String compare performance

spir denis.spir at gmail.com
Sat Nov 27 14:04:29 PST 2010


On Sat, 27 Nov 2010 11:53:06 -0500
bearophile <bearophileHUGS at lycos.com> wrote:

> Timings, dmd compiler, best of 4, seconds:
>   D #1: 5.72
>   Psy:  1.59
>   D #2: 0.55
>   D #3: 0.34
> 
> 
> 2.3 GHz CPU.
> dmd 2.050, ldc based on DMD v1.057 and llvm 2.6, gdc head based on GCC 4.4.5.
> 
> --------------------------
> 
> # Python2 version
> import psyco
> 
> def test(data):
>     count = 0
>     for i in xrange(len(data) - 3):
>         codon = data[i : i + 3]
>         if codon == "TAG" or codon == "TGA" or codon == "TAA":
>             count += 1
>     return count
> 
> def main():
>     data = open("data.txt").read()
>     data = data * 300
>     print test(data)
> 
> psyco.full()
> main()
> 
> --------------------------
> 
> To produce some test data:
> 
> 
> # Python2 code
> from itertools import islice
> 
> def rnd(ia = 3877, ic = 29573, im = 139968):
>     seed = 42
>     imf = float(im)

[WHAT YOU NEED TO DO]
• 1. Does each of these statements agree with the string compare post? (a) The D #3 version ran in 0.34 seconds. (b) The timings were taken on a 3.2 GHz CPU. (c) The Python version multiplies the data by 300. Answer yes or no for each, quoting the words from the post that decide it.
• 2. Write the next part of the string compare post, continuing the test-data code after its last line.
The listing that comes after this post plays no part in the work here.

[STORED ROWS]

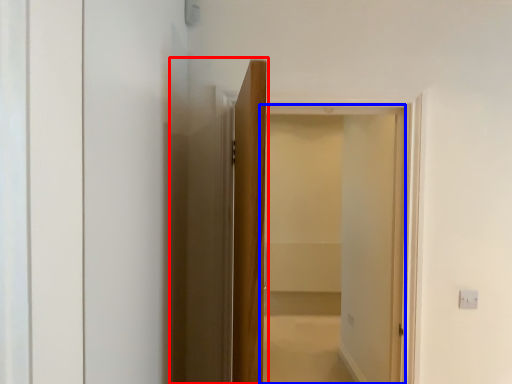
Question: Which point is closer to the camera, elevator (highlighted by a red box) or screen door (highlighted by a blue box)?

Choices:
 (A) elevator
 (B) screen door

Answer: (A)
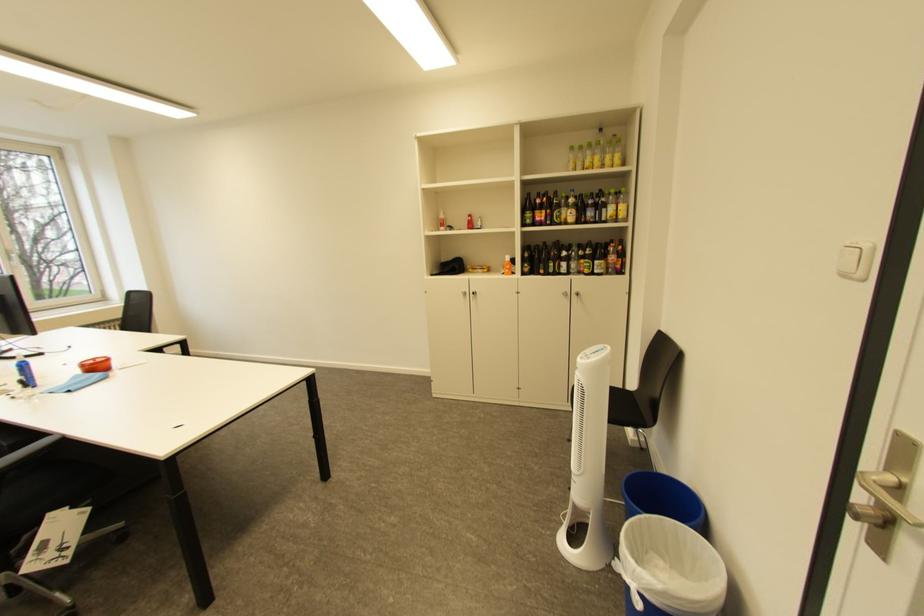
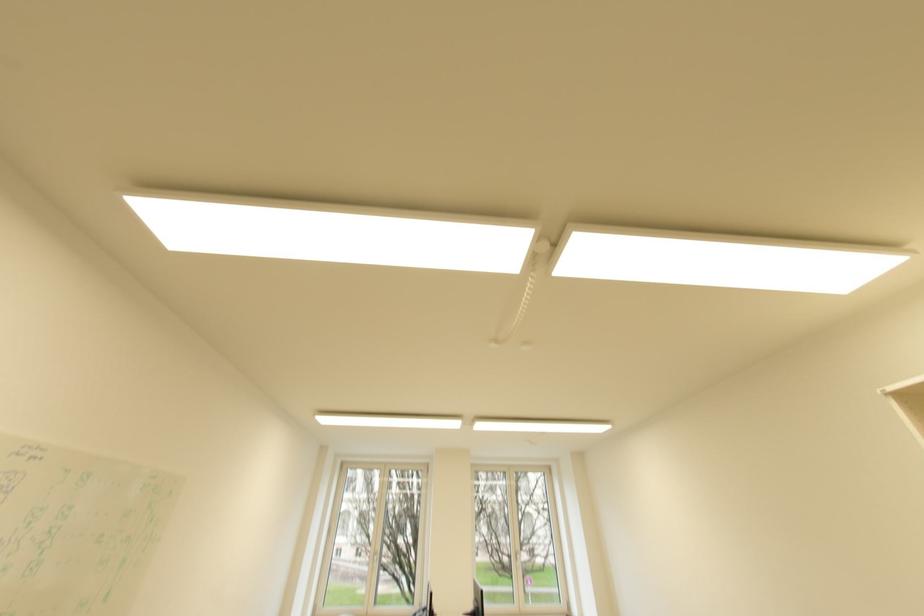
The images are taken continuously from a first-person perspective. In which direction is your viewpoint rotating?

[THE REPLIES]
• 1.
(a) Yes: "D #3: 0.34"
(b) No: "2.3 GHz CPU."
(c) Yes: "data = data * 300"

• 2.
>     while 1:
>         seed = (seed * ia + ic) % im
>         r = seed / imf
>         yield "ACGT"[int(r * 4)]
> 
> 
> def main():
>     data = "".join(islice(rnd(), 0, 120000))
>     file("data.txt", "w").write(data)
> 
> main()
> 
> --------------------------
> 
> A D2 traslation (I have used printf to reduce a lot the asm produced):
> 
> 
> // D2 version #1
> import std.file: read;
> import std.c.stdio: printf;
> 
> int test(char[] data) {
>     int count;
>     foreach (i; 0 ..  data.length - 3) {
>         char[] codon = data[i .. i + 3];
>         if (codon == "TAG" || codon == "TGA" || codon == "TAA")
>             count++;
>     }
>     return count;
> }
> 
> void main() {
>     char[] data0 = cast(char[])read("data.txt");
>     int n = 300;
>     char[] data = new char[data0.length * n];
>     for (size_t pos; pos < data.length; pos += data0.length)
>         data[pos .. pos+data0.length] = data0;
> 
>     printf("%d\n", test(data));
> }
> 
> --------------------------
> 
> // D2 version #2
> import std.file: read;
> import std.c.stdio: printf;
> 
> bool cmp3(char[] s1, string s2) {
>     return s1[0] == s2[0] && s1[1] == s2[1] && s1[2] == s2[2];
> }
> 
> int test(char[] data) {
>     int count;
>     foreach (i; 0 ..  data.length - 3) {
>         char[] codon = data[i .. i + 3];
>         if (cmp3(codon, "TAG") || cmp3(codon, "TGA") || cmp3(codon, "TAA"))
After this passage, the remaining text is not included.